6. 授業者が嵌るディジタル教材の落とし穴
  1. ディジタル・コンテンツを使用するとき,傾向性として,授業者は授業の条件に反することをやってしまう:

    1. 授業の形が,「つくらせる」ではなく,「見せる」なってしまう。
      ──「見る=できる」にしてしまう。
    2. 授業の進行が速くなってしまう。

    ──わからない授業をやってしまい,そしてそのことに気づかない。

  2. ディジタル・ディスプレイは,「つくる」を教えられない

    • ディジタル教材/学習材をつくろうとする授業者は,「つくる」のバーチャルをつくろうとする。
      しかし,「つくる」のバーチャルでは,「つくる」を教えられない。

  3. 「ディスプレイで捨てられてしまっているもの」に気づけることが重要。

    • 図・記号・テクストのディスプレイは,この図・記号・テクストをつくる工程(書き順・組み立て順序) を示していない。
    • 工程のステップ・バイ・ステップのディスプレイ,あるいはアニメーションへとつくり込んでも,この図・記号・テクストをつくるカラダの動き・力加減・呼吸といったものを示せない。

  4. ちなみに,「カラダを閑却し,<つくる>を教えない」という誤りを同じく犯しているものに,「ワークシート」がある。

7. 例:算数・数学の授業の場合

(1) 推論
    推論を「見せる」は,「わからせる」ではない。
    推論は,所与からそれの含意の一つを「結論」として導く論理的な行程をつくること。
    推論が「わかる」とは,この「つくる」を自らできること。

     例:「量の表現」のしくみ(論理)

    簡単なことのように見えるが,実際に自分でいろいろ書いてみることをやらないと,使えるようにならない。

(2) 図形
    図形を「見せる」は,「わからせる」ではない。
    「図形」は,図のつくり方 (構成の論理的方法) のことに他ならない。
    図形が「わかる」とは,この「つくる」を自らできること。

     例:単体複体

    簡単なことのように見えるが,実際に自分でいろいろ書いてみることをやらないと,使えるようにならない。


8. 「チョークと黒板」の意味
  1. 「チョークと黒板」は,つぎの授業条件に関して合理的:

    1. 授業の形は,「つくらせる」。
    2. 授業は,ゆっくりやらねばならない。
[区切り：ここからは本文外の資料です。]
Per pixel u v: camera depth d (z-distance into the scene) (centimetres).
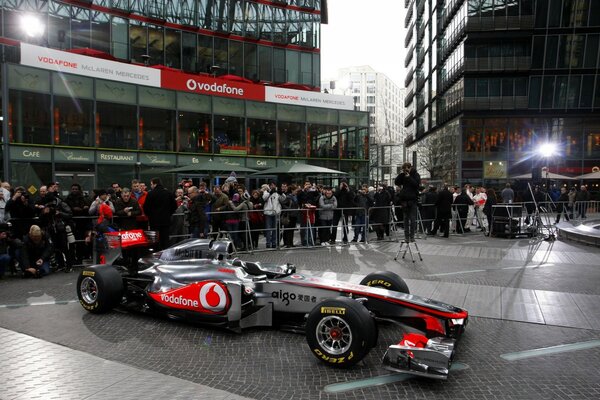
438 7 5112
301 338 550
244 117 2566
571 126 3791
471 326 596
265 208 1269
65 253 962
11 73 1841
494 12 3719
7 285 840
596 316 637
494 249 1293
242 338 551
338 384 421
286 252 1226
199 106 2427
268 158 2644
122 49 2588
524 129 3844
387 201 1494
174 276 630
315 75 3288
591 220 2069
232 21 2962
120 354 496
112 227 945
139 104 2230
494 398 394
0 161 2098
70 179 2017
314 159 2791
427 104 5734
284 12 3159
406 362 413
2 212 1022
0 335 557
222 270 608
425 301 504
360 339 438
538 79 3766
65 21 2416
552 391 409
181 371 451
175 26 2756
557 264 1047
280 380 430
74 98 2020
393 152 7956
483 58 3816
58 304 706
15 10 2300
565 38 3684
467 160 3909
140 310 643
──カラダが「つくる」を身につけるのには,時間がかかる。

    実際,
    1. 授業者の書く行為に,「つくる」のカラダの動きが示されている。
    2. 授業者が書くのと合わせて,学習者の読み・受け取りが進行。

9. 従来型の授業をする力が基本
  1. ディジタル教材を使うと,どうしても,「相手=自分」「見る=できる」になってくる。

  2. また,ディジタル・コンテンツを使う授業に執心すると,基本の修行が疎かになる/忘れられる。

  3. 基本になるのは,従来型の授業をする力。

  4. 授業経験の浅い者は,それでなくとも,「相手=自分」「見る=できる」で,授業をやってしまう。
    授業経験の浅い者は,ディジタル教材に執心してはならない
    ディジタル教材をやる前に,従来型の授業をする力を先ずしっかり身につけるべき。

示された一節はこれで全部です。